The renal arteries are blood vessels that take the body’s blood to the kidneys so that it can be filtered, and returned into the body’s circulation. The entire process is reliant on the force of blood pressure to push the blood to where it needs to be. Therefore, when the kidneys sense that the blood in the renal arteries is not moving normally, they will release the hormone renin to raise blood pressure. The problem lies in that the body’s blood pressure is not low. The constricted renal arteries are causing the decreased blood flow, so, instead, the increased renin causes dangerously high blood pressure.

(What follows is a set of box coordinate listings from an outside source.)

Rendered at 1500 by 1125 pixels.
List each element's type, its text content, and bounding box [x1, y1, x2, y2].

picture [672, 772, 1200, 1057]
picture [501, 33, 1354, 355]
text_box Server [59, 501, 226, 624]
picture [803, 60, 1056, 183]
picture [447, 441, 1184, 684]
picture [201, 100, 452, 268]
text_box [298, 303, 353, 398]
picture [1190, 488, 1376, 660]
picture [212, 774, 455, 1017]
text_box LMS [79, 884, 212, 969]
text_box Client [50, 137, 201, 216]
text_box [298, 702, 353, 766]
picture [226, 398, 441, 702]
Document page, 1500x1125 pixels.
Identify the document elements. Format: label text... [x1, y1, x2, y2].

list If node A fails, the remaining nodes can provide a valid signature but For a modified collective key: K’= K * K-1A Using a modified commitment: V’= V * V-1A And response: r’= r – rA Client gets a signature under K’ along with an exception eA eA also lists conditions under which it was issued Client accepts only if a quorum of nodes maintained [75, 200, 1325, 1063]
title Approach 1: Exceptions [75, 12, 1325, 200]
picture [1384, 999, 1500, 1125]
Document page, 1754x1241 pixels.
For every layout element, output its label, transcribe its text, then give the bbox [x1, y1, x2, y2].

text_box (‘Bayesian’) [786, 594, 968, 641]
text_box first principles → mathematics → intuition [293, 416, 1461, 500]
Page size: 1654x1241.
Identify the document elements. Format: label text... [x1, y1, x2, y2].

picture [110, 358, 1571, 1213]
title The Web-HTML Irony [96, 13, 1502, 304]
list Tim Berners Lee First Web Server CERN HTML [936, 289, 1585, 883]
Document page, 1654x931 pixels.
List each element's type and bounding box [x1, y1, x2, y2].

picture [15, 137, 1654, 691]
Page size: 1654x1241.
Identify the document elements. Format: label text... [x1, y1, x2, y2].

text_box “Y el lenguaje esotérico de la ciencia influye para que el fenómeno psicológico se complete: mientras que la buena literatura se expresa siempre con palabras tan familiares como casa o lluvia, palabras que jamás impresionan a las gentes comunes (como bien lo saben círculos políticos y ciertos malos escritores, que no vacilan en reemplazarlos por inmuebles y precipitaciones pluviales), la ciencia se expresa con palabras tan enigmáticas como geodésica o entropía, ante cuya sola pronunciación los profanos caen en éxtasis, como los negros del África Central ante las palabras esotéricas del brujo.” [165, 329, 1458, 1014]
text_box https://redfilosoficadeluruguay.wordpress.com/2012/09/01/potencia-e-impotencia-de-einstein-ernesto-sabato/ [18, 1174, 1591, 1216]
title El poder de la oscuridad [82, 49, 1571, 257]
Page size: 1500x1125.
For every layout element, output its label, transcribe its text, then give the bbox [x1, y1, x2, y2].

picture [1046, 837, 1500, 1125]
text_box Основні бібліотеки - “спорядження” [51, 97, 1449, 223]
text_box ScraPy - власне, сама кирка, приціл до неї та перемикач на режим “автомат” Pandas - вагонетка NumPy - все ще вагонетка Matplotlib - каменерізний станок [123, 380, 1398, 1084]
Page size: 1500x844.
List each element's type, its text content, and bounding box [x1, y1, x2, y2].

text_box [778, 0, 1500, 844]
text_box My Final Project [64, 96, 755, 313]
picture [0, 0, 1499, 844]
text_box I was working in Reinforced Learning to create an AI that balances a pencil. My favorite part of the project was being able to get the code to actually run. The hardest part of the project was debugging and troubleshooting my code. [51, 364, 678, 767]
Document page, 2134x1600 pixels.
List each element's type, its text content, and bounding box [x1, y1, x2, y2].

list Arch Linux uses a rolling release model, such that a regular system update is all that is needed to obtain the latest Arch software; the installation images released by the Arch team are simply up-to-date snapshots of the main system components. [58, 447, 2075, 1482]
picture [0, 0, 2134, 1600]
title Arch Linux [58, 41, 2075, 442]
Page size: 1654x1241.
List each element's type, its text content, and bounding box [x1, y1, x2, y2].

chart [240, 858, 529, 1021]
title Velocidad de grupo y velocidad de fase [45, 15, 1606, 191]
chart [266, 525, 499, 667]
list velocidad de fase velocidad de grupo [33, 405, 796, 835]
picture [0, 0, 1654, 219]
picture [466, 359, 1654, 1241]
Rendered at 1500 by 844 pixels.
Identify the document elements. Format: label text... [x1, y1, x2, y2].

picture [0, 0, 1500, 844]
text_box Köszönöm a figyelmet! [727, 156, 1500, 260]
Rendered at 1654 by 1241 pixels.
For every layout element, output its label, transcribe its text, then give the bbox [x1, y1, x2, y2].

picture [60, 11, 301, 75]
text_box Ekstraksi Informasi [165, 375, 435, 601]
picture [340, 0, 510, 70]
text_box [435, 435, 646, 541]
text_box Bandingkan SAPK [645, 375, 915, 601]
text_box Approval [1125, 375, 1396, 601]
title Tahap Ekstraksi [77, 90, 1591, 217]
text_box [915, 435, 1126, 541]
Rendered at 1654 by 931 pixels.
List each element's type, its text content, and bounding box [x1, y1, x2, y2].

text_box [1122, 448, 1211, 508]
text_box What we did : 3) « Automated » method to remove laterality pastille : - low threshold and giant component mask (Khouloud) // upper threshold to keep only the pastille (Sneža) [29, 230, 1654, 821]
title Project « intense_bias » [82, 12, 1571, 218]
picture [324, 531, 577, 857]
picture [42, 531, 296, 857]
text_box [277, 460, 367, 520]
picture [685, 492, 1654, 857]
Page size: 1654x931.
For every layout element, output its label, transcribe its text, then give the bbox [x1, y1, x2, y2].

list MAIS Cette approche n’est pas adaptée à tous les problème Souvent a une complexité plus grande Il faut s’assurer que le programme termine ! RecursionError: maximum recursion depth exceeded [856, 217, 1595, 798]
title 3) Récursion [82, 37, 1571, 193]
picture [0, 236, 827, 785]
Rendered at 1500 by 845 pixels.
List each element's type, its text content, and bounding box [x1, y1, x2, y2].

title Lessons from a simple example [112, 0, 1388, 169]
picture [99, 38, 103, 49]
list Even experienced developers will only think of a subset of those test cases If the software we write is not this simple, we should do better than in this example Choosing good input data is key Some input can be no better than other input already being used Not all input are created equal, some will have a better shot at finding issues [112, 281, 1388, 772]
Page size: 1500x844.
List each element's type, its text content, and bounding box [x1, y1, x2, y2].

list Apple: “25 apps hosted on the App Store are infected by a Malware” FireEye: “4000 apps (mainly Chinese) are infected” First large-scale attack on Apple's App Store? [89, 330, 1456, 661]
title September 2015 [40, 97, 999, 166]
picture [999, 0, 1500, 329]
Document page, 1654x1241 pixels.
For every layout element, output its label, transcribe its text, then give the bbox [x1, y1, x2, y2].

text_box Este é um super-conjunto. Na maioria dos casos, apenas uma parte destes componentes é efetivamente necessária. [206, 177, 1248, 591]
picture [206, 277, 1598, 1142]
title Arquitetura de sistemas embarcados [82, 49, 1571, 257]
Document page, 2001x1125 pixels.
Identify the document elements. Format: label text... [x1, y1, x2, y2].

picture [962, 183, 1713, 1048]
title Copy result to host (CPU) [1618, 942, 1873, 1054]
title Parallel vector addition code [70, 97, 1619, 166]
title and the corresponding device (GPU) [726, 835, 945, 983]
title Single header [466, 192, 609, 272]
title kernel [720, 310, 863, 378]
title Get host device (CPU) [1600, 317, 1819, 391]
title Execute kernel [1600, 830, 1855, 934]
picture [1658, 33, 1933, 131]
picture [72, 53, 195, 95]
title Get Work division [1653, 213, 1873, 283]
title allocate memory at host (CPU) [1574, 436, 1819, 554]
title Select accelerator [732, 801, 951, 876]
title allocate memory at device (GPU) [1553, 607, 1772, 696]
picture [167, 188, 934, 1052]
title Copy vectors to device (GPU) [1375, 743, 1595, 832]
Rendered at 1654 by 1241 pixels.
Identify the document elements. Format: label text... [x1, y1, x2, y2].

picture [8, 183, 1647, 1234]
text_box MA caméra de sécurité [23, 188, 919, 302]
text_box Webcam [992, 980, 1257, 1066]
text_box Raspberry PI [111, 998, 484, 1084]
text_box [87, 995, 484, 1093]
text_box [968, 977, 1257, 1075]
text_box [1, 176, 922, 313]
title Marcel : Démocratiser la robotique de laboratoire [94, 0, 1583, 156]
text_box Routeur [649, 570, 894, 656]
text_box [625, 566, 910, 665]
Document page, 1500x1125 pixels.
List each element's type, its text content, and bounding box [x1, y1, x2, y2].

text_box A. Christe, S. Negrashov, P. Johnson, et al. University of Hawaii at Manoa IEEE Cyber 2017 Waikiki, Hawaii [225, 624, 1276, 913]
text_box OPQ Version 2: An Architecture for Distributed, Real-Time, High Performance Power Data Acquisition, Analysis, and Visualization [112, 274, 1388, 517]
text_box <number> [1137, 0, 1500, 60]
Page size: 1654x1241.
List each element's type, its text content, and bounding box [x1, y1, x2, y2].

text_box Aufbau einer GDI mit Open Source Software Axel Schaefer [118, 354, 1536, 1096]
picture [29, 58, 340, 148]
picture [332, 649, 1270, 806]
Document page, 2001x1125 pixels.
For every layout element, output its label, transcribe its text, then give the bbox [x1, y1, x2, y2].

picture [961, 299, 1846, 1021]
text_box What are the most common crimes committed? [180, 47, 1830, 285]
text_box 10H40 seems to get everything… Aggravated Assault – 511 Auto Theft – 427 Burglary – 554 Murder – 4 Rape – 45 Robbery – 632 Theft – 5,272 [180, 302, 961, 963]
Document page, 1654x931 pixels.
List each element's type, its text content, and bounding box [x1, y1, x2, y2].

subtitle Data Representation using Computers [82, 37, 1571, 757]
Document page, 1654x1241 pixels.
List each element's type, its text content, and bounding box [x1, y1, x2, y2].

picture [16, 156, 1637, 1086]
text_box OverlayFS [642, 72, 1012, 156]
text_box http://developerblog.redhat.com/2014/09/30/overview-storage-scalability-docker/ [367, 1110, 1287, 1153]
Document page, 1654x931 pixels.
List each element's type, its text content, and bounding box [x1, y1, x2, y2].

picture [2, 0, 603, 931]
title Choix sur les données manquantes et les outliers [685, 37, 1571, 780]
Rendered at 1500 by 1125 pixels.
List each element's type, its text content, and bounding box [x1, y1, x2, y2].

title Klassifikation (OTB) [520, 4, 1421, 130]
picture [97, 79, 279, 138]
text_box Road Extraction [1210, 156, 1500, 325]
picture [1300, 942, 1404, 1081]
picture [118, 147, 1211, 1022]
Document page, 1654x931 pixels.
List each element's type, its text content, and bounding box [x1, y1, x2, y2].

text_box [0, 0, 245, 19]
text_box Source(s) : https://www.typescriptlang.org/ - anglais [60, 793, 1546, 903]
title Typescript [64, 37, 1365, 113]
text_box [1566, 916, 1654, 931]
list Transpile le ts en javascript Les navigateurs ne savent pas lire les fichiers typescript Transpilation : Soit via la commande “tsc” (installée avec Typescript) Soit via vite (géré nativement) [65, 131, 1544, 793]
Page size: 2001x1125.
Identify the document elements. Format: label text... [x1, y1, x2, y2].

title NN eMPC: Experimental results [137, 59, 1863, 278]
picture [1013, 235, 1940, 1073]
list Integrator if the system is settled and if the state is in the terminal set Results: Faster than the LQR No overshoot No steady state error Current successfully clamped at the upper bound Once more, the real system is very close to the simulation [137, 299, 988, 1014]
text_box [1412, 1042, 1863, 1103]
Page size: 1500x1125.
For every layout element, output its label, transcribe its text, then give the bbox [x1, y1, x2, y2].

Renal hypertension is usually diagnosed after a patient is found to have high blood pressure. One sign that the increased blood pressure is renal related is that the patient is younger than thirty. If the patient is older than fifty-five, and is experiencing a sudden onset of high blood pressure, that is another sign of renal hypertension. If the problem does not respond to treatment, or suddenly stops responding to previously effective treatments, the doctor may begin to test for renovascular hypertension.
Doctors will diagnose through blood tests for increased levels of resin. Another way to diagnose this disease definitively, is to perform an MRI or CT scan to see the narrowing of the renal arteries. If less invasive procedures are not conclusive, a more invasive test, injecting dye through a catheter into the groin, will allow doctors to see dye traveling through the narrowed renal arteries.
Treating other types of high blood pressure, and treating renal hypertension, differ greatly. Renal hypertension does not respond to traditional drug treatments. Instead, the treatment must address the source of the problem: the narrow renal arteries.
Doctors can widen their patient’s renal arteries in different ways. First, the patient will be put on a medicine to dissolve any fatty deposits that may have deposited themselves in the arteries, making less room for the blood to flow. If fatty deposits are not an issue, a surgical treatment called stenting may be necessary. Through stenting, a surgeon can physically widen the blood vessels by actually stretching the walls of the blood vessels.